Now I found myself with a webpage capable of scanning the market, but no item IDs for which to scan.  I downloaded a data dump (which was from Incarna, so I'm probably missing some items but they shouldn't be too big of a deal) from the EVE forums here and through the magic of MySQL pulled out a list of every item in the database which exists on the market (some items can't be purchased on the market, but a quick Google search taught me how to select only those that can be).  This data was placed in the HTML page I had made earlier and when I ran it, it worked!  However, the import turned up over 6000 items, meaning that with a 3 second interval (the minimum I'd need to use to avoid going over the maximum number of market requests I could make, which would make the script continue to run without actually pulling more data), it would take hours upon hours to scan the market.  I solved this by just letting it run while I slept.

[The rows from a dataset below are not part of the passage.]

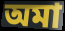
অমা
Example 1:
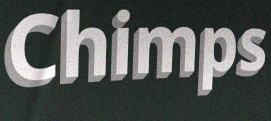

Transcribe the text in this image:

Chimps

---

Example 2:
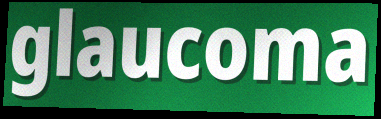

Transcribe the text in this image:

glaucoma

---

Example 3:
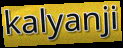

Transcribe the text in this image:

kalyanji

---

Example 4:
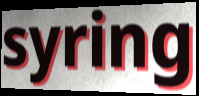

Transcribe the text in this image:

At this stage, I was left with the market data for (almost) every item on the market in my cache.  What to do from here?  I used the dumper tool from EVE-Central to scrape the cache and export the market orders for every item into one CSV file.  This process unsurprisingly took quite a while.  However, it also meant that much of the hard part was done, as Python was undoubtedly my strongest language of all those I had used so far, and all that remained was to use it to process the data into a user-friendly format.  Some quick code calculations yielded a script which analyzed the orders for every item, threw out those with no data or those with only one type (buy or sell) of order, calculated the % profit margin for each item (taking my skills into account), and threw away any item with less than 30 mil worth of potential profit currently on the market.  Entity's Reverence library provided me with the means to pull the names for the items from their item IDs.  The results were exported to another HTML file in the form of a table, which using some jQuery magic, gave me the ability to sort the data by column.  I included columns for volume and margin, so I could play with the data as I wished.  I also made each item's name into a link that would open the market data for that item, to make checking on/trading desirable items easier.

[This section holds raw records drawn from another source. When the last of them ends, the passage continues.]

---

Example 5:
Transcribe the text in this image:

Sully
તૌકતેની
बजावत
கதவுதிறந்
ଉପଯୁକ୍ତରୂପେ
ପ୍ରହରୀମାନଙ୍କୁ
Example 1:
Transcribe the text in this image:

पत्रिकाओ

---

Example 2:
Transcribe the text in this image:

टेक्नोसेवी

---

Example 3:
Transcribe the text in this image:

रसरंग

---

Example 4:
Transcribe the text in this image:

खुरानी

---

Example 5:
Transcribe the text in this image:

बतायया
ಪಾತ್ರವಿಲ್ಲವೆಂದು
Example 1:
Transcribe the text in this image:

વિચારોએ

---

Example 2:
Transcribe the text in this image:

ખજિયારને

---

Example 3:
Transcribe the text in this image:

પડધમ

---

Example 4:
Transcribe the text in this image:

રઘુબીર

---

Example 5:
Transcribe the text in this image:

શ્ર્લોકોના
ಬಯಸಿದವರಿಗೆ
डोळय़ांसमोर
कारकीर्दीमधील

I am fairly happy with the end result, and it's not hard to see why; I now have an easy to use table that contains data on most of the items worth station trading.  I only actually went through the list for a few minutes, but in those few minutes I found at least two new items to invest in with profit margins in the thousands of percents that looked very promising.

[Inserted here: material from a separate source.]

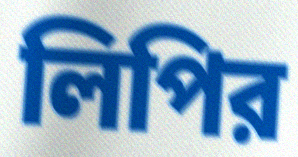
লিপির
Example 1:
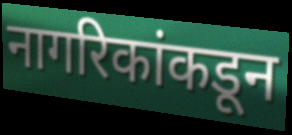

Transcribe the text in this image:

नागरिकांकडून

For the time being, I do not think I will be releasing this file.  Though I love helping the community, which gives me indirect competition, I have never released any of the items I am trading in because I would like to avoid directly competing with my readers as much as possible.  Releasing this file to the masses would make my life absolute hell whenever I try to station trade.  However, I spent about two days making this program, and I did not have available to me (most of) a step by step guide on how to do so.  Anyone with a simple background in code or the ability to Google should be able to recreate a lot of what I've done here simply based on reading the above guide.  Though I probably shouldn't, I have a soft spot for helping people out, so if you have any questions, leave a comment or PM me on reddit (/u/toxicity959) and I will see if I can help you work through whatever problems you may have encountered.

Thanks for reading my blog and keep on developing!  Fly safe o7

1 comment:

  1. Have a look into EMDR, if you want to look at market data.